Ахмад уставился вдаль.
— Всё впустую… Осталось только это тело, этот потрепанный и потускневший медальон, висящий на моей душе. Сколько раз я праздновал чудо дара жизни! Благословение… или бремя? И оплакивал ускользнувшие сокровища, конечно. Я растратил свою молодость понапрасну…
Джо отрицательно покачал головой.
— Напрасно, Ахмад? Это не то, что я здесь увидел, и совсем не то, что я от тебя услышал.
Ахмад зашевелился.
— Что вы имеете в виду? Что вы увидели, что услышали?
Джо засмеялся и широко раскинул руки, охватывая маленькую переполненную пещеру, где в пыльных кучах лежала большая часть жизни Ахмада.

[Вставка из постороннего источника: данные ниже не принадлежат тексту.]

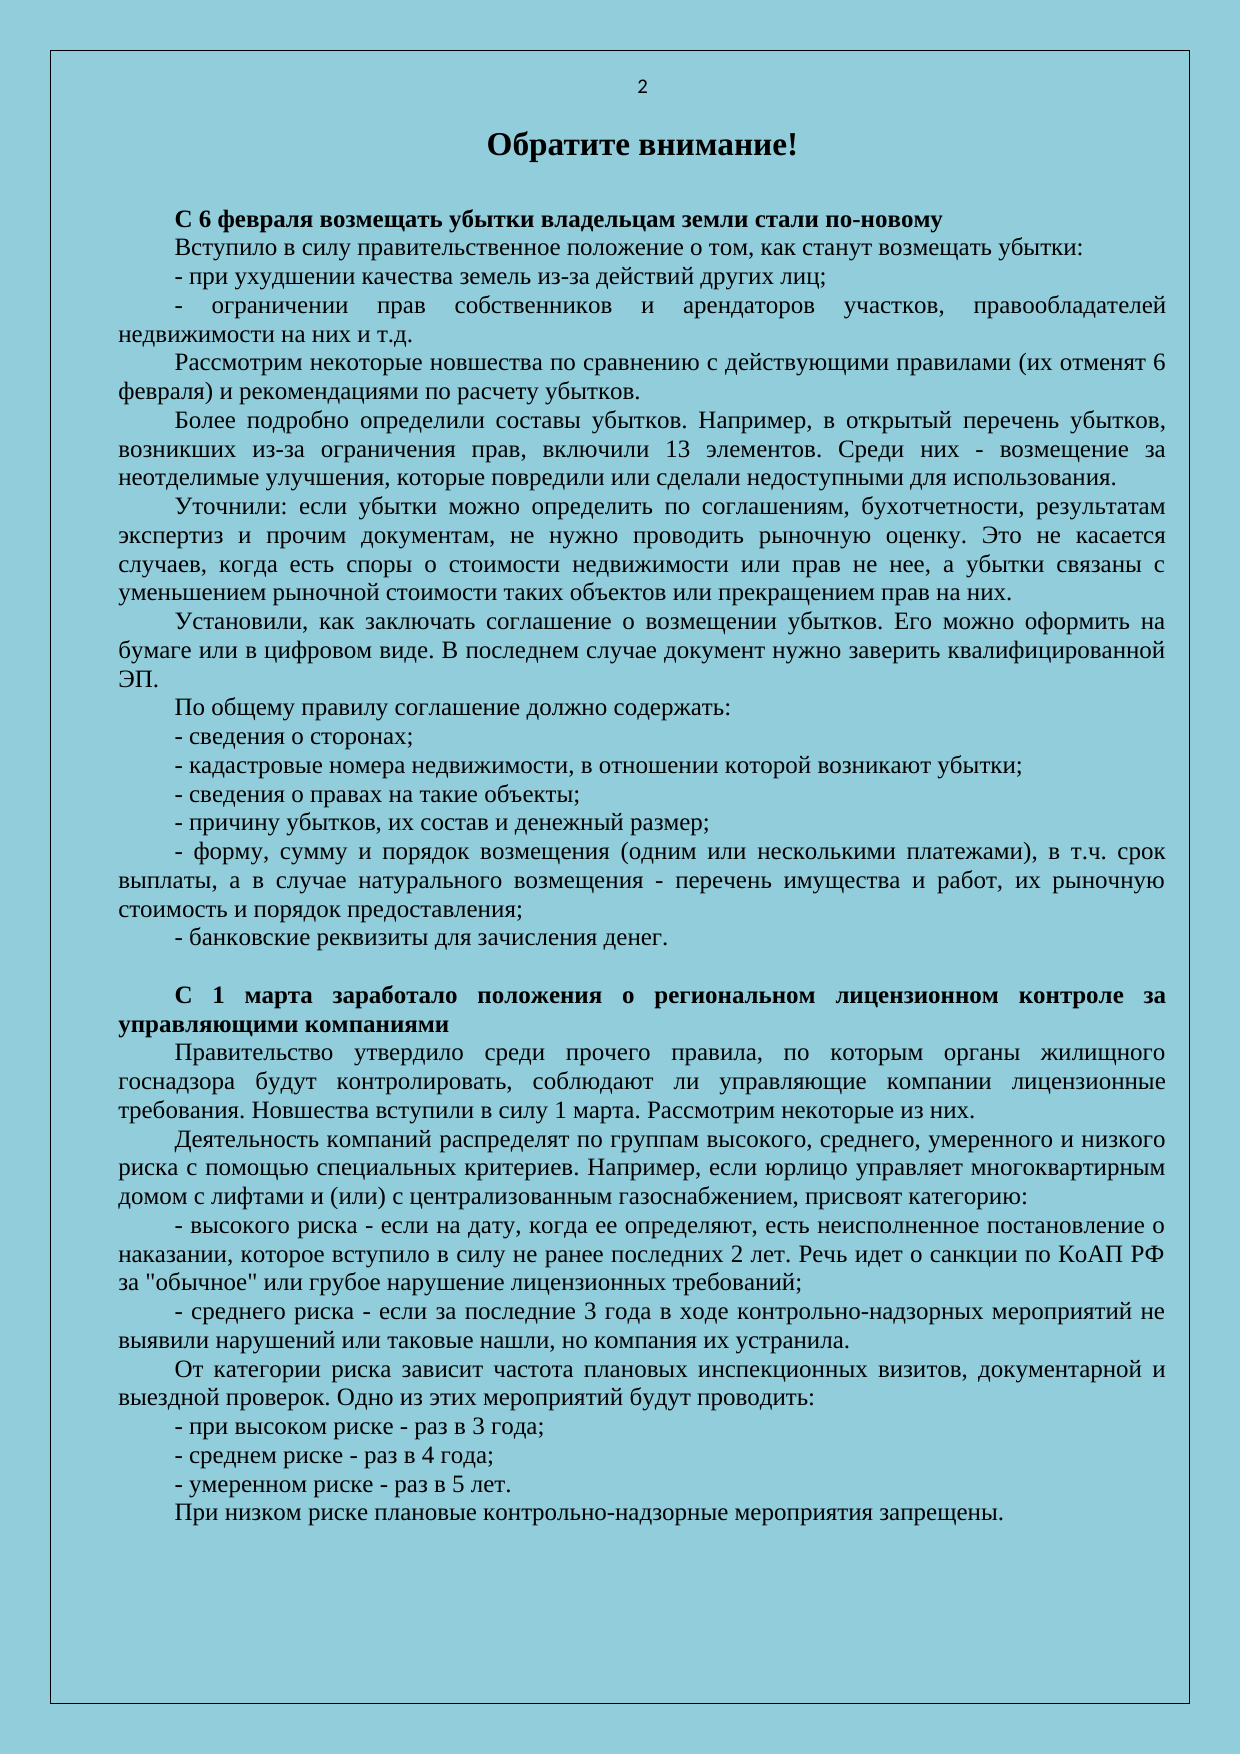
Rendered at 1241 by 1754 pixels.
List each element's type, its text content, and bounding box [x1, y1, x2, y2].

— Ах, Ахмад, мир, созданный тобой — вот то, что я увидел и услышал, а какой поэт мог надеяться на большее? И когда я смотрю в сердце этого мира, я вижу широкий бульвар, по которому шагают трое молодых людей. И слышу их разговор. Они настоящие друзья и всегда вместе, элегантные, остроумные и несравненные в своих шалостях, три бесстрашных восточных царя. Один из них художник, другой поэт, а третий — мечтатель из пустыни. И люди стекаются послушать этих трёх царей, хоть мельком увидеть их возмутительные выступления. Ибо там где Коэн и Ахмад и Стерн — там смех и слёзы. На тротуарах жизни они играют главные роли в опере цветов и красок, и поэзии, и любви. И они хозяева бульваров и все это знают; все, кто когда-либо видел их вместе.
— И это то, что я вижу, — сказал Джо. — И это то, что я слышу.

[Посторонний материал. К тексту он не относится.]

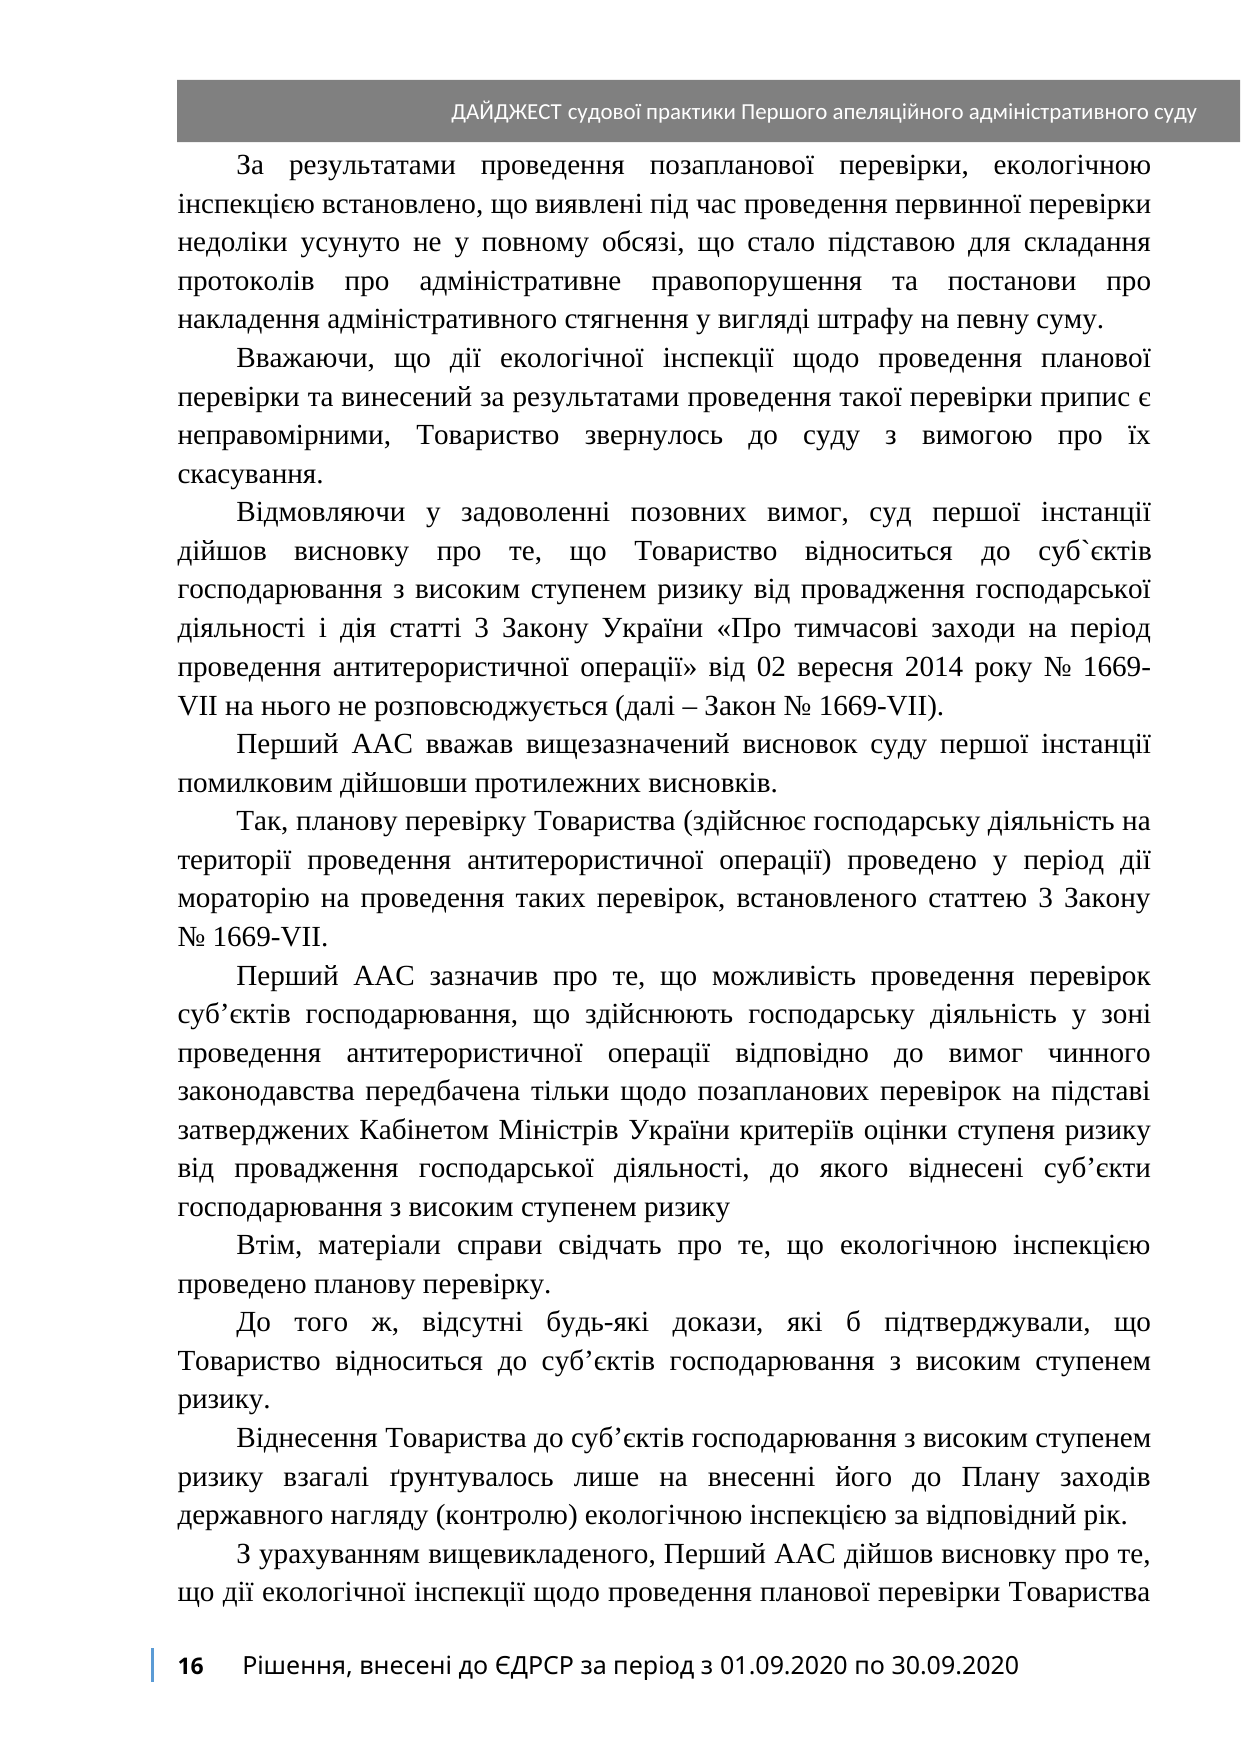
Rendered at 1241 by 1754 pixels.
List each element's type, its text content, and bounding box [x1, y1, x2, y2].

Ахмад глядел в пустоту, глаза его блестели за стёклами очков, огромная голова смотрела навстречу воображаемому ветру, потрепанное канапе было явно под небольшим углом ко Вселенной. Ахмад серьёзно кивнул направо и налево, словно приветствуя спутников своей юности, и потянулся рукой туда, где среди тёмной груды обломков покоился древний помятый тромбон. Ахмад торжественно поднёс к губам пыльный инструмент, погладил его, выдул пробную ноту и поднялся на ноги.
И прозвучал меланхоличный взрёв, мощный глиссандо. А затем звук покатился вниз в затяжном салюте величию мира, затерянного во времени.
— 11 —
Тромбон
Когда наступила ночь, Джо и Ахмад переместились во внутренний двор отеля «Вавилон». Ахмад развёл небольшой костер и, умело смешав зерна, специи и овощи во множестве маленьких блюд, приготовил вегетарианский ужин, который оголодавший Джо нашёл восхитительным.

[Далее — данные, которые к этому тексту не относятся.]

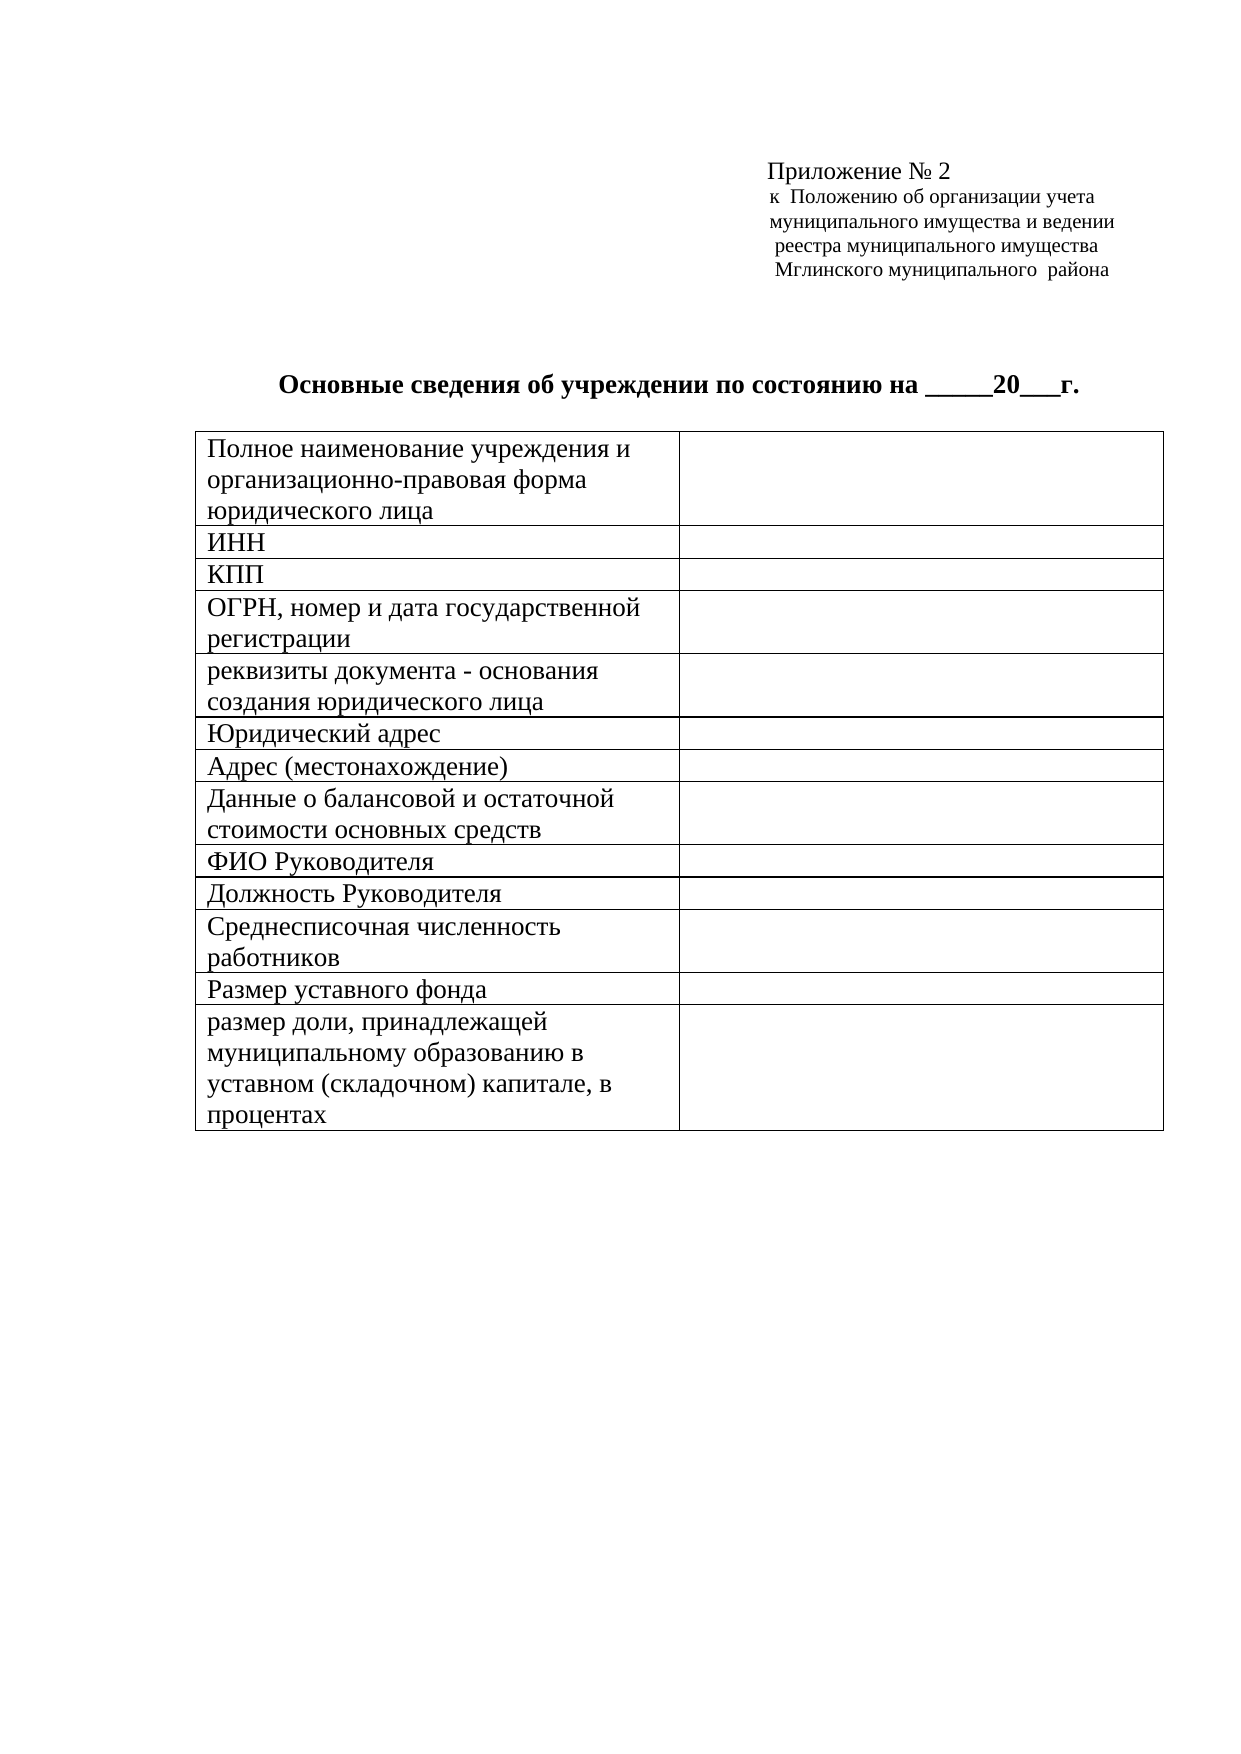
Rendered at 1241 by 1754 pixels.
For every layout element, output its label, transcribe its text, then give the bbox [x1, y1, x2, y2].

table_cell [680, 718, 1163, 749]
table_header Полное наименование учреждения и организационно-правовая форма юридического лица [196, 432, 679, 525]
table_cell размер доли, принадлежащей муниципальному образованию в уставном (складочном) капитале, в процентах [196, 1005, 679, 1130]
text к Положению об организации учета [207, 184, 1152, 208]
table_cell [680, 750, 1163, 781]
table_cell [680, 782, 1163, 844]
table_cell [680, 559, 1163, 590]
table_cell [680, 878, 1163, 908]
table_cell Адрес (местонахождение) [196, 750, 679, 781]
text муниципального имущества и ведении [207, 208, 1152, 233]
table_cell Размер уставного фонда [196, 973, 679, 1004]
table_cell [680, 654, 1163, 716]
text Основные сведения об учреждении по состоянию на _____20___г. [207, 369, 1152, 400]
table_cell ФИО Руководителя [196, 845, 679, 876]
table_cell [680, 910, 1163, 972]
table_cell ИНН [196, 526, 679, 558]
text Мглинского муниципального района [207, 257, 1152, 281]
table_cell Среднесписочная численность работников [196, 910, 679, 972]
table_cell КПП [196, 559, 679, 590]
table_cell [680, 1005, 1163, 1130]
text Приложение № 2 [723, 156, 1152, 184]
table_cell Должность Руководителя [196, 878, 679, 908]
table_cell [680, 845, 1163, 876]
table_header [680, 432, 1163, 525]
table_cell [680, 591, 1163, 653]
table_cell [680, 973, 1163, 1004]
table_cell ОГРН, номер и дата государственной регистрации [196, 591, 679, 653]
table_cell [680, 526, 1163, 558]
text реестра муниципального имущества [207, 233, 1152, 257]
table_cell Юридический адрес [196, 718, 679, 749]
table_cell реквизиты документа - основания создания юридического лица [196, 654, 679, 716]
table_cell Данные о балансовой и остаточной стоимости основных средств [196, 782, 679, 844]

Что же касается Ахмада, то он был рад, что у него есть повод готовить для кого-то, ведь ему не доводилось принимать гостей с тех самых пор, как его крошечный домик на краю пустыни был сметён ветрами во время прошлой войны заодно с остальной частью тогдашней жизни Ахмада.
Итак, они расположились в маленьком дворике, там, где виноградная лоза и цветы. Притулились, как бедуины под пальмой, вокруг тлеющих углей маленького костра. В трущобах большого города они нашли для себя отдалённый оазис, шепчутся под звездами и без конца потягивают из чашек крепкий и сладкий кофе. Длится ночь, и Ахмад с ностальгией пересказывает Джо разные случаи из своего прошлого. В успокаивающей темноте он потихоньку открывает ящички своей памяти, и из безмолвной игры теней за пределами маленького круга света вызывает в необъятность ясной египетской ночи людей и события.